In the context of pedestrian navigation, urban environments constitute challenging areas for both localization and handheld device pose estimation. Accurate position and orientation estimation are even more challenging, using only low-cost sensors available in general public devices, i.e., monocular camera and Inertial Measurement Unit.

To address these challenges, we propose a general approach, based on monocular Visual Odometry, to continuously estimate the pose of a handheld device. Our approach does not require any connection or any deployment of new infrastructures. To solve the scale ambiguity and suppress the scale drift in monocular Visual Odometry, an adaptive pedestrian step lengths estimation is used for the displacement on the horizontal plane. To complete the estimation, a handheld equipment height model, with respect to the Digital Terrain Model contained in Geographical Information Systems, is used for the displacement on the vertical axis. In addition, known objects allow to correct the pose estimate and reset the monocular Visual Odometry when one is detected in video frames.

A long walk of about 0.7 km with an IMU, that integrates low-cost sensors, combined with a camera held in hand has been conducted by three different pedestrians in urban environments with sparse known objects. An assessment is conducted using absolute reference waypoints, whose coordinates have been precisely determined with a Differential GNSS solution in an off-line phase. The assessment is completed by comparing results to a relative reference track obtained with a foot-mounted INS aided by GNSS phase measurements. The proposed approach enables to estimate the pose of a handheld device in urban environments, which is needed for augmented reality applications. Furthermore, this also allows to accurately estimate the pedestrian displacements without any use of GNSS positioning, which strongly deteriorates in urban and indoor environments. A comparison is also proposed between the use of an adaptive step length and the use of a fixed-step length to scale the monocular visual odometry. The proposed solution allows to achieve a positioning error between 1.6% and 7.5% of the walked distance, and confirms the benefit of the proposed solution compared to the use of a fixed-step length.

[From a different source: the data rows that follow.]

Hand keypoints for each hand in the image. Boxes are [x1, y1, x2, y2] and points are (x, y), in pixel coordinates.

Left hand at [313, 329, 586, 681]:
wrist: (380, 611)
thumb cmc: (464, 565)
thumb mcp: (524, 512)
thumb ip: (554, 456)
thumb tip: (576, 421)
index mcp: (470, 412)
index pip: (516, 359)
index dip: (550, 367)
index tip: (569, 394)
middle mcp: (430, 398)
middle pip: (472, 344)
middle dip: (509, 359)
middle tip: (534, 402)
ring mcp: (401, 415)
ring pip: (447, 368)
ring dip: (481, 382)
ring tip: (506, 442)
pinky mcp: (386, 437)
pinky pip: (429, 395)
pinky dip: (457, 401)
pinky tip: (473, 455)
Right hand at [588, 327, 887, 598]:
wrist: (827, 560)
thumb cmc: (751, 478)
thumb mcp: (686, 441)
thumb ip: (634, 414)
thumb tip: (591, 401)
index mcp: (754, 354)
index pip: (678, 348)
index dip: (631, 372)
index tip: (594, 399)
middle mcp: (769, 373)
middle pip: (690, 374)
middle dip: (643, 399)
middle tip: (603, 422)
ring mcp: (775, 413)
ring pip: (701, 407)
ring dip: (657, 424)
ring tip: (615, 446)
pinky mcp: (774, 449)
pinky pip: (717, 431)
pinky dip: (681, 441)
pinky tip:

We plan that part of future works will be dedicated to more accurately estimating the pose, by fusing the presented global approach with PDR and barometric height in a tightly coupling process, mainly to improve the pose estimate in case of handheld device’s fast rotational motions. The proposed global approach will also be extended to other known objects in order to reduce the distance between two absolute pose estimates.